Si l’entreprise de catering et de handling est seule sur son créneau à l’aéroport Houphouët-Boigny, certaines compagnies font le choix d’emporter depuis leur base l’avitaillement nécessaire à leur vol retour. Ainsi « deux compagnies (Air Côte d’Ivoire et Air France) représentent aujourd’hui la moitié [du] chiffre d’affaires » de Servair Abidjan, qui fournit 12 autres compagnies sur la vingtaine présentes à l’aéroport.
Signature avec Qatar Airways
Mais l’analyste note aussi les efforts de l’entreprise pour se diversifier, tant dans les activités aériennes qu’en dehors. Côté aérien, l’entreprise a signé en début d’année avec Qatar Airways, « qui sera amené à avoir une part de marché non négligeable dans notre portfolio », précisent les responsables de Servair.
« Nous avions compris très tôt, avant même la pandémie, qu’il nous fallait nous diversifier.

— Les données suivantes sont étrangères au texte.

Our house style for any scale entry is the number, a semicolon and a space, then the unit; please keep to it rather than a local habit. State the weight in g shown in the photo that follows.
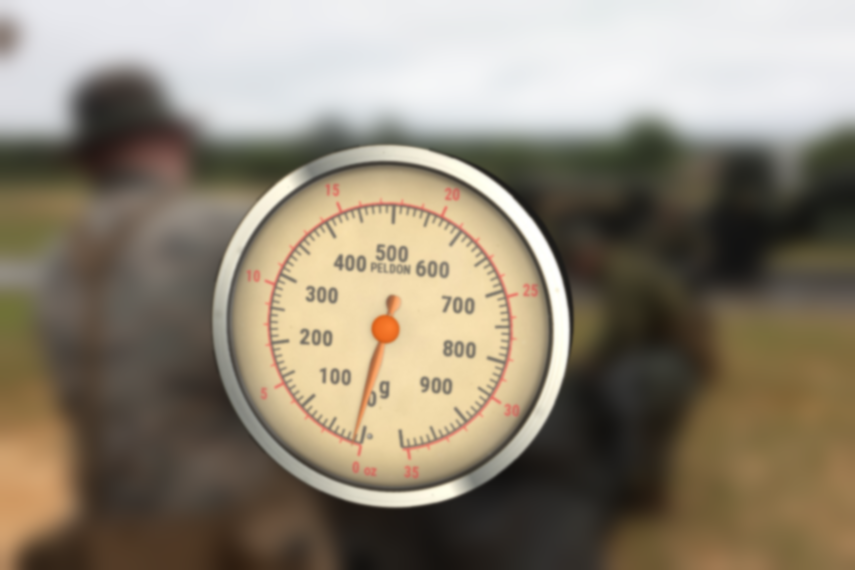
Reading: 10; g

En Afrique, nous nous sommes donc lancés dans le retail, avec notamment l’enseigne Burger King, dont nous n’avons plus aujourd’hui l’exclusivité, la restauration collective dans les entreprises et les lycées, les bases-vie des plateformes pétrolières ou minières au Cameroun, au Sénégal ou au Burkina, et d’autres expérimentations comme les food-trucks ou la livraison de repas au Kenya et aux Seychelles », poursuivent nos interlocuteurs, qui se félicitent de cette vision qui leur a permis de s’en sortir « moins mal que d’autres » pendant ces deux années de crise.
Pour ce qui est de Servair Abidjan, BCR constate pourtant une chute encore plus brutale de l’activité hors aérien (-38 % de revenus entre 2019 et 2021) que du segment aérien (-24 % sur la même période).